Então, a imaginação de Santa Baquita construiu a roça de Deus e ela pisava no café de Deus. Essa é a consciência humana e a plenitude da consciência humana. o homem do espírito que conhece a história do passado com o intelecto ativo e que vai construir o mundo todo de Deus com o intelecto passivo, ainda que ele esteja no campo de concentração. Vocês entendem? A ferramenta do roteirista é o intelecto passivo. Bom, pessoal, eu vou partir lá, senão fica muito grande, né?

E eu tenho aqui minha rotina para terminar de cumprir também, tá? Obrigado pela companhia de vocês. Compartilhem com as pessoas. Obviamente, vocês acharem que vale a pena, né? Eu vou estar aqui se tiver 250 aqui, 500 cabeças. Isso faz mais bem pra vocês do que pra mim, né? Porque essa é a história do café gostoso que vocês vão ter que tentar dar testemunho.
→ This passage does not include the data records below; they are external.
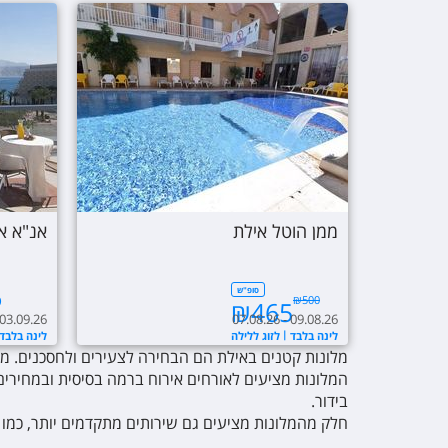
ממן הוטל אילת
אנ"א א
6
סופ"ש
₪
500
₪
465
 03.09.26
07.08.26 - 09.08.26
לינה בלבד
לזוג ללילה
לינה בלבד
מלונות קטנים באילת הם הבחירה לצעירים ולחסכנים. מי ש
בידור.
חלק מהמלונות מציעים גם שירותים מתקדמים יותר, כמו ס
Pra vida de vocês ter sentido, ter espírito, tá? Essa aula é muito importante, né? Vocês perceberam que essa aula é muito importante, né?

Que vocês precisariam saber isso de coi salteado e viver essa vida com calma da história do espírito na vida de vocês, senão a gente vai ser consumido, destruído pelo mundo material, tá? Senão a gente vai sair desse mundo sem ter participado, por exemplo, de uma grande missa. Um jovem de 17 anos, o Juan. Ah, Juan.
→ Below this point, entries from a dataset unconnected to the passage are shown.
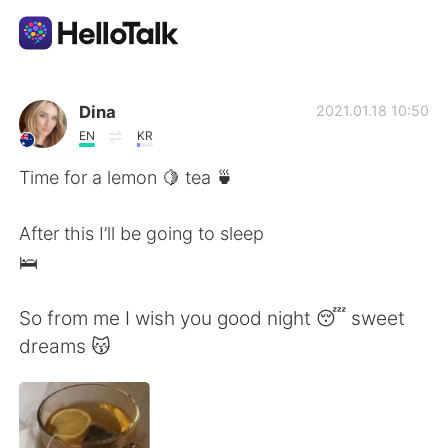
Приложение для Языкового Обмена
Dina
2021.01.18 10:50
EN
KR
AI Grammar Checker
Time for a lemon 🍋 tea 🍵
Русский
After this I’ll be going to sleep
🛌
English
简体中文
So from me I wish you good night 😴 sweet
dreams 😽
繁體中文
Español
العربية
Français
Se eu soubesse disso com 17 anos, meu irmãozinho. Com 17 anos, eu batia tanta cabeça na Saraiva, lendo tanta merda, para tentar achar alguma coisa de decente. Eu acho legal esses caseiros, tipo o Eduardo Agarro tá falando aí. Não sei nem como eu vim parar aqui. Minha cabeça explodiu. É legal, né, cara? A vida é uma parada... Um tabuleiro de xadrez todo de Deus, né? É bom estar com vocês pra caramba. Obrigado pela companhia de sempre, tá bom? Até breve. Ó, vou sair daqui agora e tô ferrado.

que essa é a minha primeira live no YouTube, eu não sei nem onde eu aperto aqui pra sair, quanto mais pra deixar esse negócio gravado. Que Deus me ajude. A galera da Escola Naval aí. Um abraço aí, pessoal. Aqui, ó. Primeiro passo, eu vou apertar nesse botão aqui. Encerrar a transmissão. Depois, vamos ver no que dá. Sua transmissão será interrompida imediatamente e você não estará mais transmitindo ao vivo. É isso que eu quero. Vou encerrar aqui. Pouco.